Saved entries
━━━━━━━━━━
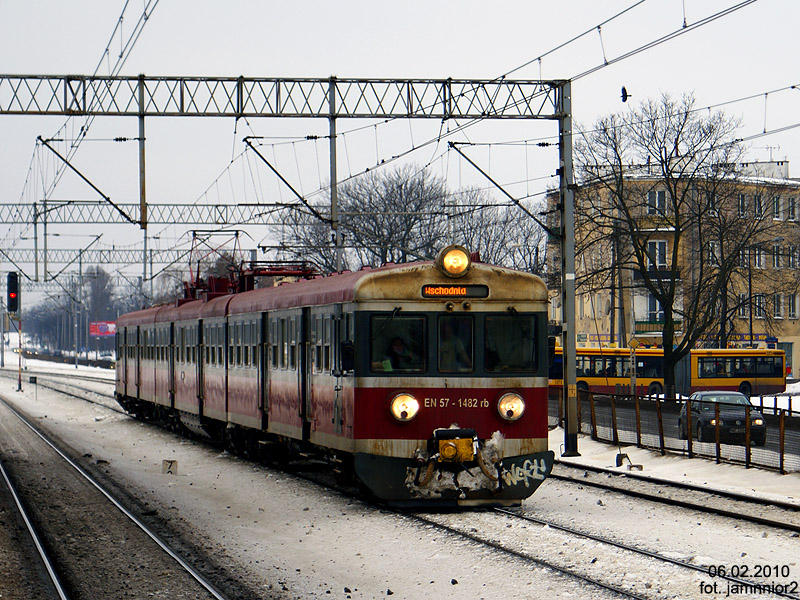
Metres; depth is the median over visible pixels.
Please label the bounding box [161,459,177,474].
marker
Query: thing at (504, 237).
bare tree
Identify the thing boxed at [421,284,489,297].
destination display
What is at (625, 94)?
bird
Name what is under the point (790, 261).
window
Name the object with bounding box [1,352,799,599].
snowy ground
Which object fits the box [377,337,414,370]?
person
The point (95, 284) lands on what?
tree
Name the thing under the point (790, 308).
window
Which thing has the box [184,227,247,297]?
pantograph
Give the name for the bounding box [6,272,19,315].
traffic light
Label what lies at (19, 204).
overhead gantry
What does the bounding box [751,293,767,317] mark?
window
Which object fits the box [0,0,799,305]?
sky
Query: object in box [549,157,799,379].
apartment building
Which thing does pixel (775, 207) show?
window
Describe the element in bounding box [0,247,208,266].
overhead gantry
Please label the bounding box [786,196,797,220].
window
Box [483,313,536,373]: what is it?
windshield
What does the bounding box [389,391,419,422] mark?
headlight
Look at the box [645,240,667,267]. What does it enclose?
window
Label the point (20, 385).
signal post
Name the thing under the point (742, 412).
car
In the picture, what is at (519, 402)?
headlight
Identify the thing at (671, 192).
bare tree
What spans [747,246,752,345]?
lamp post
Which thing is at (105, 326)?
billboard
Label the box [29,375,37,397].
sign
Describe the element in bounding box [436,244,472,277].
headlight
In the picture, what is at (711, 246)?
window
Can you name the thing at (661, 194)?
window
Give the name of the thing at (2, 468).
railway track
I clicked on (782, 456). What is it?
fence
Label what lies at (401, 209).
bare tree
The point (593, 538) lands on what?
railway track
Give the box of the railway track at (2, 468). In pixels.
[0,393,233,599]
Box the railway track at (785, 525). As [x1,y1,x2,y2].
[547,463,799,535]
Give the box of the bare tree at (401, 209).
[277,166,449,273]
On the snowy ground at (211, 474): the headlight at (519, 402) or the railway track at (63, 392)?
the railway track at (63, 392)
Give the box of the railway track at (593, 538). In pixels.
[294,454,799,599]
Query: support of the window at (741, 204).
in the apartment building
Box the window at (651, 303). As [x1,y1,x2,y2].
[645,295,664,321]
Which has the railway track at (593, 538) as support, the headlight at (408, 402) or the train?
the train
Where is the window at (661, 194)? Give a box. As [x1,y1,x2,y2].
[647,189,667,214]
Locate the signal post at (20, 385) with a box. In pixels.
[16,315,22,391]
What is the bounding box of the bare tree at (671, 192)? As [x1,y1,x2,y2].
[575,92,770,396]
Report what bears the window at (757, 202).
in the apartment building
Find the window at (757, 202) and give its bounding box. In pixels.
[751,194,764,217]
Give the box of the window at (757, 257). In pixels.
[746,246,765,267]
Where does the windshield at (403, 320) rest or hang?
in the train
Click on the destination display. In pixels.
(472, 291)
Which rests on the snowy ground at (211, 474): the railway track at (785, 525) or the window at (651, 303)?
the railway track at (785, 525)
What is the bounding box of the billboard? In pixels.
[89,320,115,336]
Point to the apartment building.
(640, 320)
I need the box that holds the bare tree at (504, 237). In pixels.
[436,185,548,273]
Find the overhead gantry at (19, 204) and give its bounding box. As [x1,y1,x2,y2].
[0,201,306,224]
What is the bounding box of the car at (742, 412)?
[676,389,766,447]
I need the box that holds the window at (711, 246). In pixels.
[706,241,719,265]
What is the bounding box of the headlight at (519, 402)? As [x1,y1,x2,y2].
[496,391,525,420]
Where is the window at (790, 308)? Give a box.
[786,293,798,319]
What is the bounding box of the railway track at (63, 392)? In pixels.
[1,372,118,411]
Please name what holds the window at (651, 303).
in the apartment building
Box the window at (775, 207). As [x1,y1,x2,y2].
[772,196,783,219]
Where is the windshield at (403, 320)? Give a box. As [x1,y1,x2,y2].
[368,313,426,373]
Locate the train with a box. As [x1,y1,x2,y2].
[114,244,552,506]
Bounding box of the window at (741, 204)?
[737,193,747,216]
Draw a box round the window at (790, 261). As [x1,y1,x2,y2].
[785,246,798,268]
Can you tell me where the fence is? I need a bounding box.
[562,388,799,473]
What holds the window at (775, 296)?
in the apartment building
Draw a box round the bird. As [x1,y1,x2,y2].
[620,87,630,102]
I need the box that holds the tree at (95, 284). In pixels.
[82,266,118,329]
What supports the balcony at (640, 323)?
attached to the apartment building
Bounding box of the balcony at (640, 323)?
[635,321,681,333]
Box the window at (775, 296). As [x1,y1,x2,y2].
[772,293,783,318]
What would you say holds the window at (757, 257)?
in the apartment building
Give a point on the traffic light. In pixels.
(10, 301)

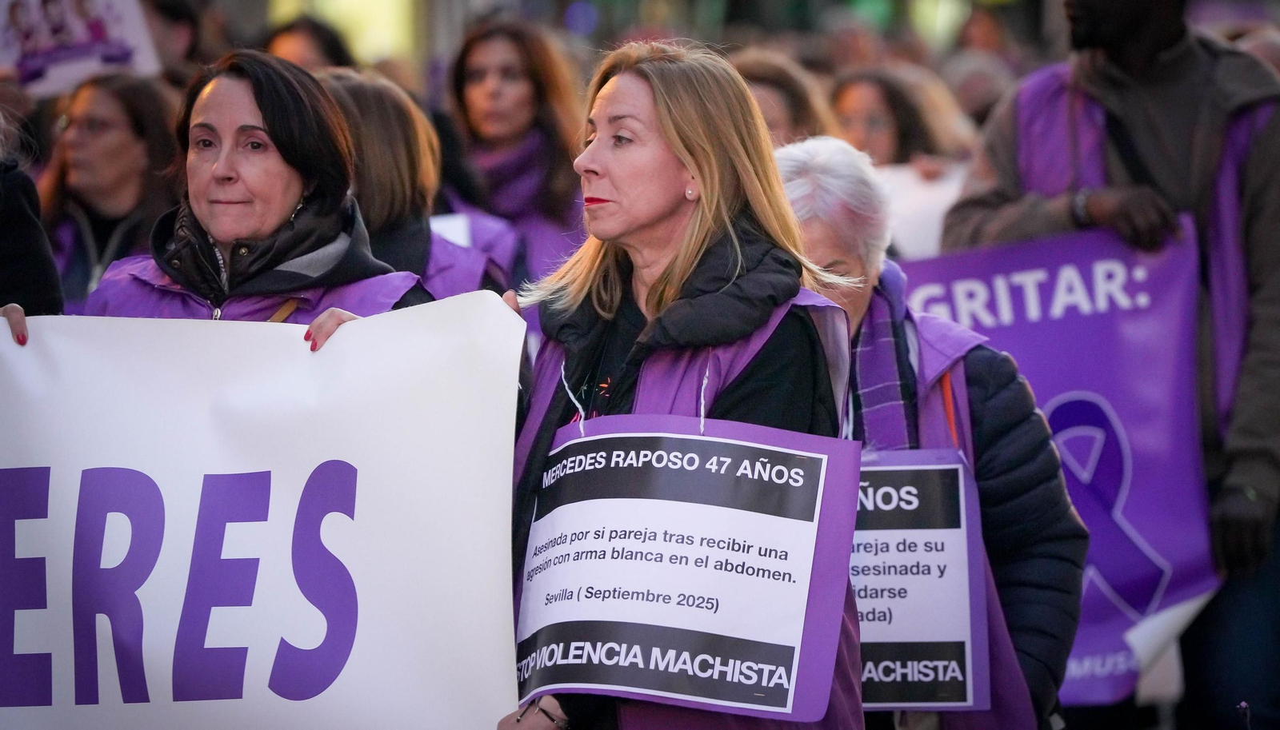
━━━━━━━━━━
Task to carry out: Without including any pictures, return every line of the records exactly.

Solution to the problem:
Metres; depth is the median over visible pixels.
Please label the bounding box [161,459,177,474].
marker
Query: thing at (504, 237).
bare tree
Identify the thing boxed at [421,284,489,297].
destination display
What is at (625, 94)?
bird
Name what is under the point (790, 261).
window
Name the object with bounding box [1,352,799,599].
snowy ground
Which object fits the box [377,337,414,370]?
person
The point (95, 284) lands on what?
tree
Name the thing under the point (790, 308).
window
Which thing has the box [184,227,247,297]?
pantograph
Give the name for the bounding box [6,272,19,315].
traffic light
Label what lies at (19, 204).
overhead gantry
What does the bounding box [751,293,767,317] mark?
window
Which object fits the box [0,0,799,305]?
sky
Query: object in box [549,157,799,379].
apartment building
Which thing does pixel (775, 207) show?
window
Describe the element in bounding box [0,247,208,266].
overhead gantry
Please label the bounding box [786,196,797,220].
window
Box [483,313,536,373]: what is it?
windshield
What does the bounding box [389,391,419,422] mark?
headlight
Look at the box [645,240,667,267]. What does it enclose?
window
Label the point (20, 385).
signal post
Name the thing under the point (742, 412).
car
In the picture, what is at (519, 402)?
headlight
Identify the thing at (671, 192).
bare tree
What spans [747,246,752,345]?
lamp post
Which thing is at (105, 326)?
billboard
Label the box [29,375,37,397].
sign
Describe the element in bounding box [436,244,472,277].
headlight
In the picture, what is at (711, 246)?
window
Can you name the thing at (661, 194)?
window
Give the name of the thing at (2, 468).
railway track
I clicked on (782, 456). What is it?
fence
Label what lies at (401, 209).
bare tree
The point (593, 538) lands on what?
railway track
Give the box of the railway track at (2, 468). In pixels.
[0,393,233,599]
Box the railway track at (785, 525). As [x1,y1,x2,y2].
[547,463,799,535]
Give the box of the bare tree at (401, 209).
[277,166,449,273]
On the snowy ground at (211, 474): the headlight at (519, 402) or the railway track at (63, 392)?
the railway track at (63, 392)
Give the box of the railway track at (593, 538). In pixels.
[294,454,799,599]
Query: support of the window at (741, 204).
in the apartment building
Box the window at (651, 303). As [x1,y1,x2,y2].
[645,295,664,321]
Which has the railway track at (593, 538) as support, the headlight at (408, 402) or the train?
the train
Where is the window at (661, 194)? Give a box. As [x1,y1,x2,y2].
[647,189,667,214]
Locate the signal post at (20, 385) with a box. In pixels.
[16,315,22,391]
What is the bounding box of the bare tree at (671, 192)? As [x1,y1,x2,y2].
[575,92,770,396]
Report what bears the window at (757, 202).
in the apartment building
Find the window at (757, 202) and give its bounding box. In pixels.
[751,194,764,217]
Give the box of the window at (757, 257). In pixels.
[746,246,765,267]
Where does the windshield at (403, 320) rest or hang?
in the train
Click on the destination display. In pixels.
(472, 291)
Which rests on the snowy ground at (211, 474): the railway track at (785, 525) or the window at (651, 303)?
the railway track at (785, 525)
What is the bounding box of the billboard? In pixels.
[89,320,115,336]
Point to the apartment building.
(640, 320)
I need the box that holds the bare tree at (504, 237). In pixels.
[436,185,548,273]
Find the overhead gantry at (19, 204) and give its bounding box. As [x1,y1,x2,y2].
[0,201,306,224]
What is the bounding box of the car at (742, 412)?
[676,389,766,447]
I need the box that holds the window at (711, 246). In pixels.
[706,241,719,265]
What is the bounding box of the headlight at (519, 402)? As [x1,y1,x2,y2].
[496,391,525,420]
Where is the window at (790, 308)? Give a box.
[786,293,798,319]
What is the bounding box of the railway track at (63, 392)? In pixels.
[1,372,118,411]
Please name what holds the window at (651, 303).
in the apartment building
Box the window at (775, 207). As [x1,y1,x2,y2].
[772,196,783,219]
Where is the windshield at (403, 320)? Give a box. As [x1,y1,x2,y2].
[368,313,426,373]
Locate the train with a box. As [x1,y1,x2,y2].
[114,244,552,506]
Bounding box of the window at (741, 204)?
[737,193,747,216]
Draw a box round the window at (790, 261). As [x1,y1,x2,y2].
[785,246,798,268]
Can you tell me where the fence is? I need a bounding box.
[562,388,799,473]
What holds the window at (775, 296)?
in the apartment building
Draw a box round the bird. As [x1,y1,x2,y2].
[620,87,630,102]
I need the box that holds the tree at (95, 284). In pixels.
[82,266,118,329]
What supports the balcony at (640, 323)?
attached to the apartment building
Bounding box of the balcony at (640, 323)?
[635,321,681,333]
Box the window at (775, 296). As [x1,y1,x2,y2].
[772,293,783,318]
What would you say holds the window at (757, 257)?
in the apartment building
Give a point on the traffic light. In pixels.
(10, 301)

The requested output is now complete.